Hmm, what about this, if:

[tex]\sin x\approx x[/tex]

then

[tex]\sin^2 x\approx x^{2}[/tex]

Since I'm just squaring both sides it should still be true right?

Then I can go:

[tex]a_{x}=\sin ^2\frac{1}{x}[/tex]
[tex]b_{x}=\frac{1}{x^2}[/tex]

It does work out this way, but what function did you have in mind to compare it to?
 
kwal0203 said:
Hmm, what about this, if:

[tex]\sin x\approx x[/tex]

then

[tex]\sin^2 x\approx x^{2}[/tex]

Since I'm just squaring both sides it should still be true right?

Then I can go:

[tex]a_{x}=\sin ^2\frac{1}{x}[/tex]
[tex]b_{x}=\frac{1}{x^2}[/tex]

It does work out this way, but what function did you have in mind to compare it to?
You shouldn't use approximations as they don't have a place in mathematical problems of this nature and they don't mean anything without specifying a tolerance for error. sin(pi) is approximately equal to pi like 5 is approximately equal to 2

The limit I was referring to is lim x --> 0 (sinx/x) = 1. Try and figure out its application to this problem.
 
VrhoZna said:
You shouldn't use approximations as they don't have a place in mathematical problems of this nature and they don't mean anything without specifying a tolerance for error. sin(pi) is approximately equal to pi like 5 is approximately equal to 2

The limit I was referring to is lim x --> 0 (sinx/x) = 1. Try and figure out its application to this problem.

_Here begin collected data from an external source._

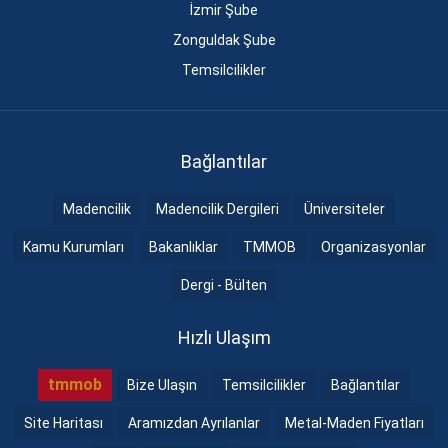
İzmir Şube
Zonguldak Şube
Temsilcilikler
Bağlantılar
Madencilik
Madencilik Dergileri
Üniversiteler
Kamu Kurumları
Bakanlıklar
TMMOB
Organizasyonlar
Dergi - Bülten
Hızlı Ulaşım
tmmob
Bize Ulaşın
Temsilcilikler
Bağlantılar
Site Haritası
Aramızdan Ayrılanlar
Metal-Maden Fiyatları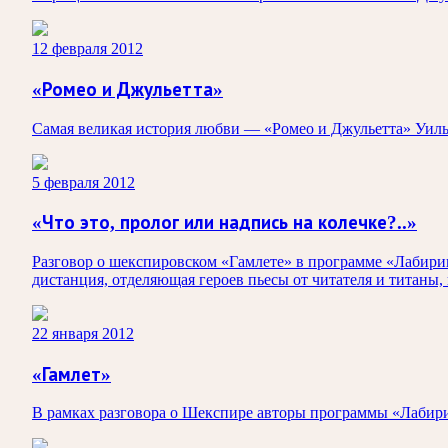
12 февраля 2012
«Ромео и Джульетта»
Самая великая история любви — «Ромео и Джульетта» Уил
5 февраля 2012
«Что это, пролог или надпись на колечке?..»
Разговор о шекспировском «Гамлете» в программе «Лабирин
дистанция, отделяющая героев пьесы от читателя и титаны
22 января 2012
«Гамлет»
В рамках разговора о Шекспире авторы программы «Лабир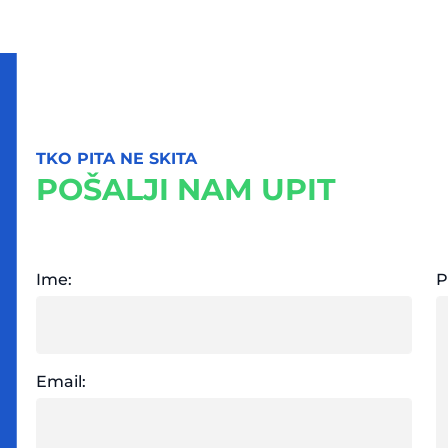
TKO PITA NE SKITA
POŠALJI NAM UPIT
Ime:
P
Email: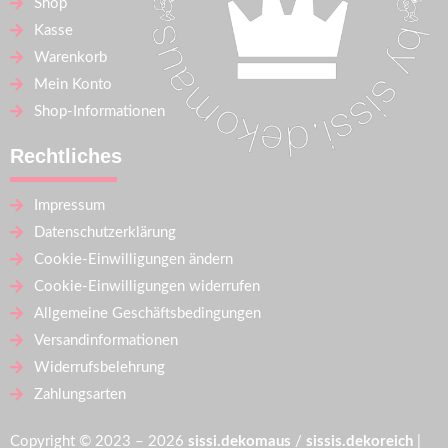
Shop
Kasse
Warenkorb
Mein Konto
Shop-Informationen
Rechtliches
Impressum
Datenschutzerklärung
Cookie-Einwilligungen ändern
Cookie-Einwilligungen widerrufen
Allgemeine Geschäftsbedingungen
Versandinformationen
Widerrufsbelehrung
Zahlungsarten
Copyright © 2023 – 2026
sissi.dekomaus
/
sissis.dekoreich
|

[tex]\sin x\leqslant 1[/tex]
[tex]\frac{\sin x}{x^{2}}\leqslant \frac{1}{x^{2}}[/tex]
[tex]\frac{\sin^2 x}{x^{2}}\leqslant \sin(\frac{1}{x^{2}})[/tex]

Am I on the right track here?

Sorry, I'm not really sure how sin(x)/x relates to sin^2(1/x) in terms of which is greater than the other. How can I figure that out?